IRS Plays Victim on Budget Cuts, Threatens Delay in Taxpayer Refunds

Michi Iljazi

January 26, 2015

There is probably no agency feared or disliked more in the federal government than the Internal Revenue Service (IRS). The IRS can make one phone call and wreak havoc on the lives of any working American, striking fear at a moments notice. Much of the disdain for the agency has grown in recent years as IRS bureaucrats have wasted taxpayer money on spoof seminar videos and lavish conferences, while others have been targeting political opponents in an attempt to stifle free speech. Now, the agency is complaining about recently passed budget cuts.

The budget cuts the IRS is lamenting were actually passed by the House back in July of 2014, under an amendment from Rep. Paul Gosar (R-Ariz.). Cristina Marcos reporting for The Hill detailed the amendment:

Rep. Paul Gosar’s (R-Ariz.) amendment to the fiscal 2015 Financial Services appropriations bill would cut funding for the IRS by $353 million. Specifically, Gosar’s amendment would cut that funding from the IRS enforcement account and use it toward deficit reduction.

Gosar argued that funding for the IRS would be better used toward reducing the deficit than toward the agency caught in GOP crosshairs.

That amendment was adopted by the House back in July, but found its way into the Cromnibus, which contained House passed appropriations and amendments. Although Rep. Gosar voted ‘no,’ on the CRomnibus, the Bill passed and the budget cuts for the IRS remained.
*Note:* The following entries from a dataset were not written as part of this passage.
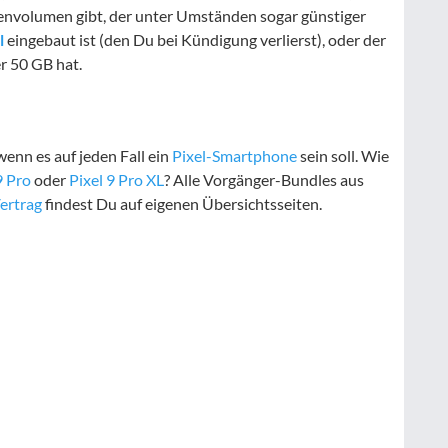
envolumen gibt, der unter Umständen sogar günstiger
l
eingebaut ist (den Du bei Kündigung verlierst), oder der
r 50 GB hat.
wenn es auf jeden Fall ein
Pixel-Smartphone
sein soll. Wie
9 Pro
oder
Pixel 9 Pro XL
? Alle Vorgänger-Bundles aus
Vertrag
findest Du auf eigenen Übersichtsseiten.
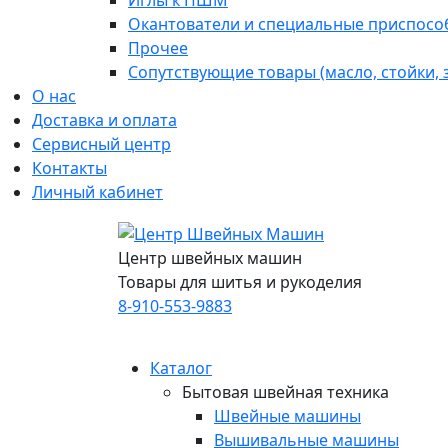
Иглы к ПШМ
Окантователи и специальные приспосо
Прочее
Сопутствующие товары (масло, стойки,
О нас
Доставка и оплата
Сервисный центр
Контакты
Личный кабинет
Центр швейных машин
Товары для шитья и рукоделия
8-910-553-9883
Каталог
Бытовая швейная техника
Швейные машины
Вышивальные машины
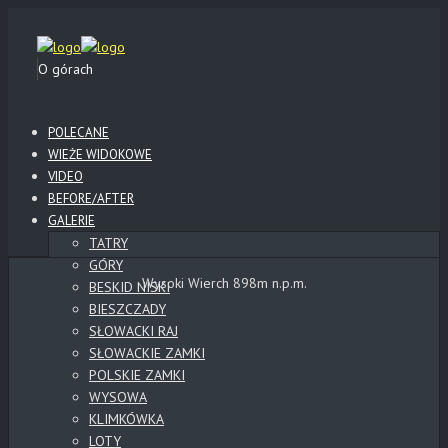
O górach
POLECANE
WIEŻE WIDOKOWE
VIDEO
BEFORE/AFTER
GALERIE
TATRY
GÓRY
Wysoki Wierch 898m n.p.m.
BESKID NISKI
BIESZCZADY
SŁOWACKI RAJ
SŁOWACKIE ZAMKI
POLSKIE ZAMKI
WYSOWA
KLIMKÓWKA
LOTY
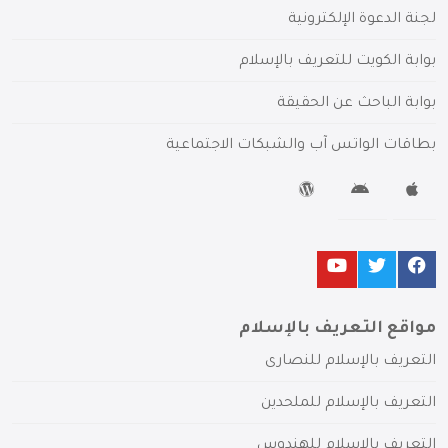
لجنة الدعوة الإلكترونية
بوابة الكويت للتعريف بالإسلام
بوابة الباحث عن الحقيقة
بطاقات الواتس آب والشبكات الاجتماعية
مواقع التعريف بالإسلام
التعريف بالإسلام للنصارى
التعريف بالإسلام للملحدين
التعريف بالإسلام للهندوس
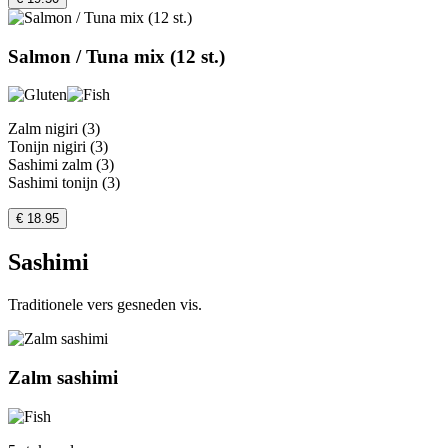
Salmon / Tuna mix (12 st.)
Zalm nigiri (3)
Tonijn nigiri (3)
Sashimi zalm (3)
Sashimi tonijn (3)
€ 18.95
Sashimi
Traditionele vers gesneden vis.
Zalm sashimi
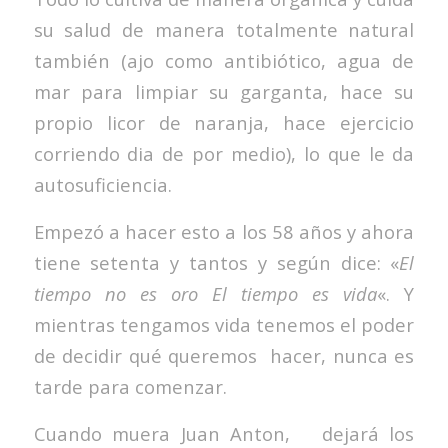
su salud de manera totalmente natural
también (ajo como antibiótico, agua de
mar para limpiar su garganta, hace su
propio licor de naranja, hace ejercicio
corriendo dia de por medio), lo que le da
autosuficiencia.
Empezó a hacer esto a los 58 años y ahora
tiene setenta y tantos y según dice: «
El
tiempo no es oro El tiempo es vida
«. Y
mientras tengamos vida tenemos el poder
de decidir qué queremos hacer, nunca es
tarde para comenzar.
Cuando muera Juan Anton, dejará los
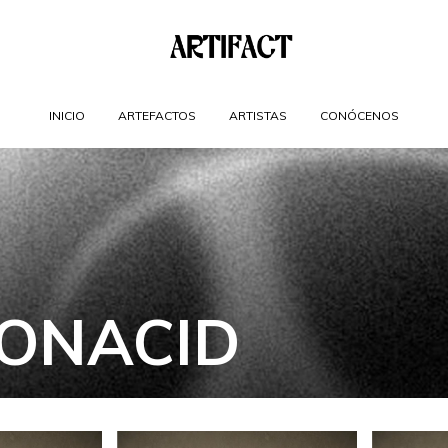
INICIO
ARTEFACTOS
ARTISTAS
CONÓCENOS
ONACID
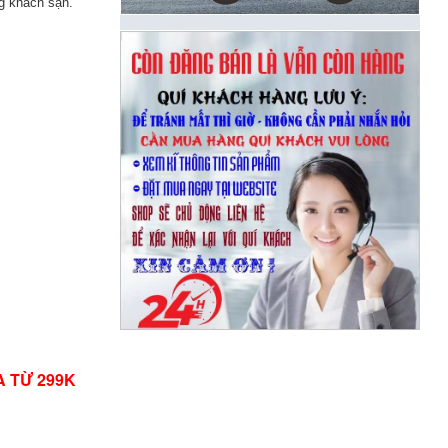
ng khách sạn.
A TỪ 299K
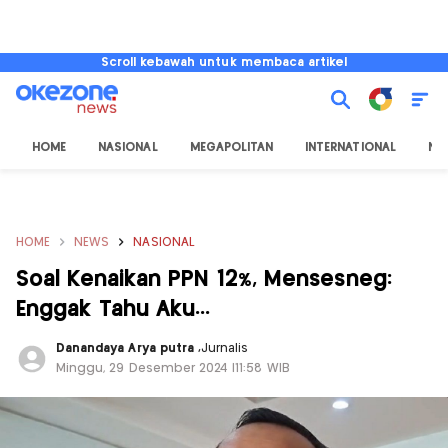
Scroll kebawah untuk membaca artikel
HOME
NASIONAL
MEGAPOLITAN
INTERNATIONAL
NU
HOME
NEWS
NASIONAL
Soal Kenaikan PPN 12%, Mensesneg:
Enggak Tahu Aku...
Danandaya Arya putra
,
Jurnalis
Minggu, 29 Desember 2024 |11:58 WIB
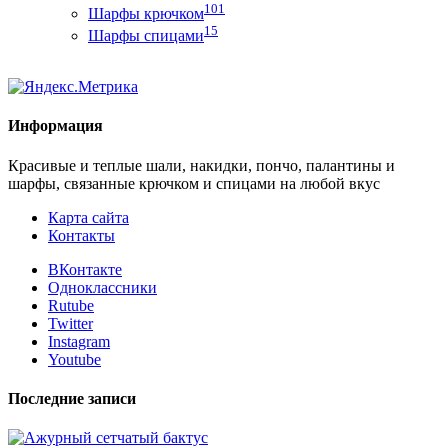
101
Шарфы крючком
15
Шарфы спицами
Информация
Красивые и теплые шали, накидки, пончо, палантины и
шарфы, связанные крючком и спицами на любой вкус
Карта сайта
Контакты
ВКонтакте
Одноклассники
Rutube
Twitter
Instagram
Youtube
Последние записи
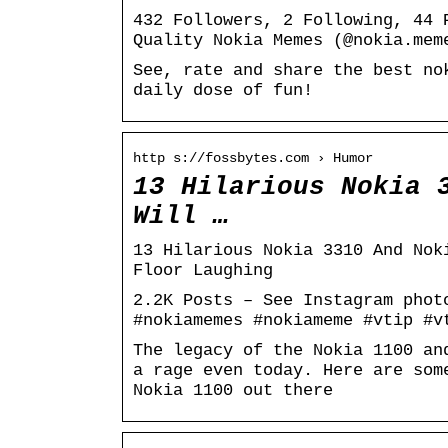
432 Followers, 2 Following, 44 
Quality Nokia Memes (@nokia.mem
See, rate and share the best no
daily dose of fun!
http s://fossbytes.com › Humor
13 Hilarious Nokia 
Will …
13 Hilarious Nokia 3310 And Nok
Floor Laughing
2.2K Posts – See Instagram phot
#nokiamemes #nokiameme #vtip #v
The legacy of the Nokia 1100 an
a rage even today. Here are som
Nokia 1100 out there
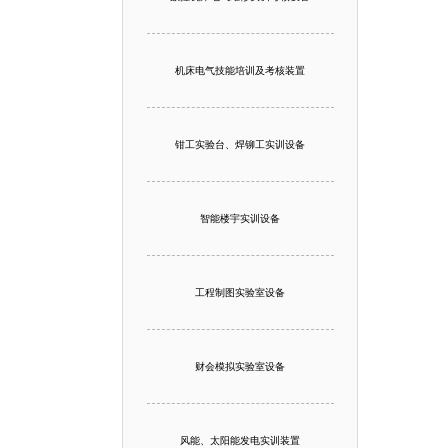
机床电气技能培训及考核装置
钳工实验台、焊铆工实训设备
智能楼宇实训设备
工程制图实验室设备
财会模拟实验室设备
风能、太阳能发电实训装置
The budget cuts are an important message to the IRS that has wasted taxpayer money for years. The response from the IRS has been just about what you would expect from a government agency. Specifically, Commissioner John Koskinen came out swinging against the cuts and preemptively blaming the 3 percent budget reduction for problems that he predicted would come as well as a temporary shut down of the agency. The Washington Post noted that that:

The Internal Revenue Service might shut down and send its employees home for a few days this summer if it can’t find a “reasonable way” to close an anticipated budget gap, according to the agency’s chief.

IRS Commissioner John Koskinen said at a Thursday news conference that furloughs might be necessary as a last resort if the agency runs into a budget shortfall as a result of the funding cuts Congress and President Obama imposed on it through recent spending legislation.

“There is no way we can say right now that [furloughs] wont happen,” Koskinen told reporters.

These statements were nothing more than scare tactics. The agency was operating with a nearly $11 billion budget and they were able to get by and use some of that money on questionable spending, including $49 million spent on employee conferences and bonuses to IRS employees who haven’t paid their taxes.

The height of hypocrisy however comes from the money that the IRS could get right from their own backyard. Last year, just about a month after tax day (April 15), Gregory Korte at the USA Today reported on a massive amount of back taxes owed to the government:

Federal employees owe a total of $3.3 billion in back taxes to the federal government, according to Internal Revenue Service data released Thursday.

In all, 318,462 federal employees owed back taxes as of last Sept. 30 — an increase of 2.6% from the previous year. That puts the average tax bill at $10,391, according to IRS data obtained by USA TODAY under the Freedom of Information Act.

The lesson for the IRS and Commissioner Koskinen here is simple: the IRS has been wasting money and allowing billions in owed taxes to go uncollected long before these budget cuts. The problem isn’t about how much money is being appropriated to the agency, the problem is how it is being spent: lavish conferences, stupid parody videos, political targeting, and bonuses to tax-delinquent employees. The IRS must remedy these problems to prove that they are capable of fixing the real issues plaguing the agency.

TPA will continue to monitor what Commissioner Koskinen and other officials have to say regarding the implementation of these budget cuts, but taxpayers have little reason to like the IRS anymore today than they did yesterday.